ASSIGNMENT A
In the passage on limited dependent variables, which link function does the probit model use?
ASSIGNMENT B
Carry on the passage on limited dependent variables, starting right after its last sentence.

SELECTED PASSAGE
****************************************

Limited Dependent Variables
The problem with OLS for binary outcomes
When \(Y \in \{0, 1\}\), the linear probability model (LPM) treats the regression \(Y = X'\beta + \varepsilon\) as usual. It works — the coefficients estimate the change in \(P(Y=1)\) per unit change in \(X\). But there are two problems:
- Predictions outside \([0,1]\). A linear function eventually predicts negative probabilities or probabilities above 1.
- Heteroskedastic errors. Since \(Y\) is binary, \(\text{Var}(\varepsilon | X) = P(1-P)\), which depends on \(X\). OLS standard errors are wrong (use robust SEs).
Near the center of the data, the LPM is often fine. But when the true probability is strongly nonlinear — near 0 or 1 — the LPM misses the shape.
Logit and probit
Both models pass \(X'\beta\) through a nonlinear link function to keep predictions in \([0, 1]\):
\[P(Y = 1 \mid X) = F(X'\beta)\]
| Model | Link function \(F\) | Formula |
|---|---|---|
| Logit | Logistic CDF | \(\Lambda(z) = \dfrac{e^z}{1 + e^z}\) |
| Probit | Normal CDF | \(\Phi(z)\) |
Both are estimated by maximum likelihood. In practice, logit and probit give nearly identical results — the logistic and normal CDFs are almost the same shape when properly scaled.

****************************************

DATA UNDER STUDY
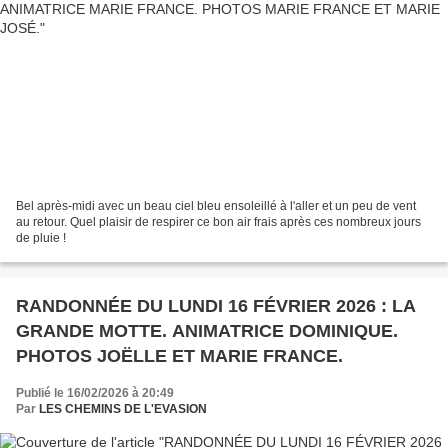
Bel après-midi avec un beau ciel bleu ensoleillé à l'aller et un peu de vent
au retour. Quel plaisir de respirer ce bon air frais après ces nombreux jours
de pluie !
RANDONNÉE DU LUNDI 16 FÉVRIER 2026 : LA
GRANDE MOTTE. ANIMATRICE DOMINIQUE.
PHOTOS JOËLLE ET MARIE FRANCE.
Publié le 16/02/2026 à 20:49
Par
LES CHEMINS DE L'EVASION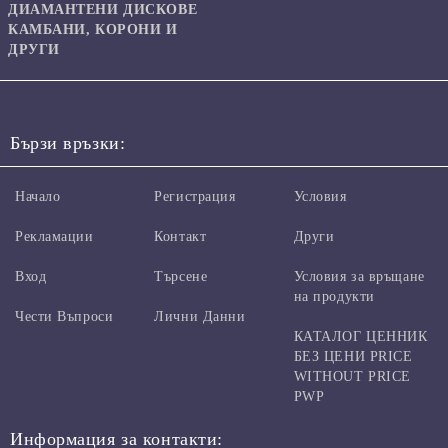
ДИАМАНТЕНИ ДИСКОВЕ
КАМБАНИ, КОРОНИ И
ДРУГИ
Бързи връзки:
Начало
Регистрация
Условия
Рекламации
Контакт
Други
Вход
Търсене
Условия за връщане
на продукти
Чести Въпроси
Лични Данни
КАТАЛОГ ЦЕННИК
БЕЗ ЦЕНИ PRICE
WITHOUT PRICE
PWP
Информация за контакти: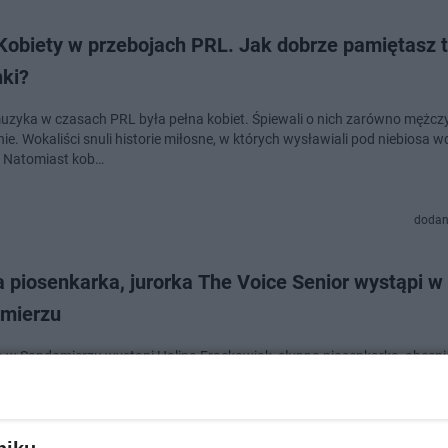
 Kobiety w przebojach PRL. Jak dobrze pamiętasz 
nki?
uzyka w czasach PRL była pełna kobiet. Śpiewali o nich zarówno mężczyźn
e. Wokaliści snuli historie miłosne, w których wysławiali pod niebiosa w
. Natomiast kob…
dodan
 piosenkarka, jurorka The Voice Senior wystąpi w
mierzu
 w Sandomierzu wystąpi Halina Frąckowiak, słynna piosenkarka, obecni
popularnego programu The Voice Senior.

****************************************

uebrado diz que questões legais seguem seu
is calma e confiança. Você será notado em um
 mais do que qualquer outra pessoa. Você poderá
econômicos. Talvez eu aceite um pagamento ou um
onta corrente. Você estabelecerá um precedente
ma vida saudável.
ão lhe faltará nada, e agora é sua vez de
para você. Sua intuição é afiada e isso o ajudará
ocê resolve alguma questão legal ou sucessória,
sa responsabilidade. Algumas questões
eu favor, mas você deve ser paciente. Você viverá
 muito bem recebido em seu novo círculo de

****************************************

WRITTEN ANSWER A
The normal CDF, \(\Phi(z)\).

WRITTEN ANSWER B
Simulation
Binary data with a nonlinear true probability. The LPM fits a straight line; logit and probit fit S-curves. Drag the coefficient to make the nonlinearity more extreme.
#| standalone: true
#| viewerHeight: 700
library(shiny)
ui <- fluidPage(
tags$head(tags$style(HTML("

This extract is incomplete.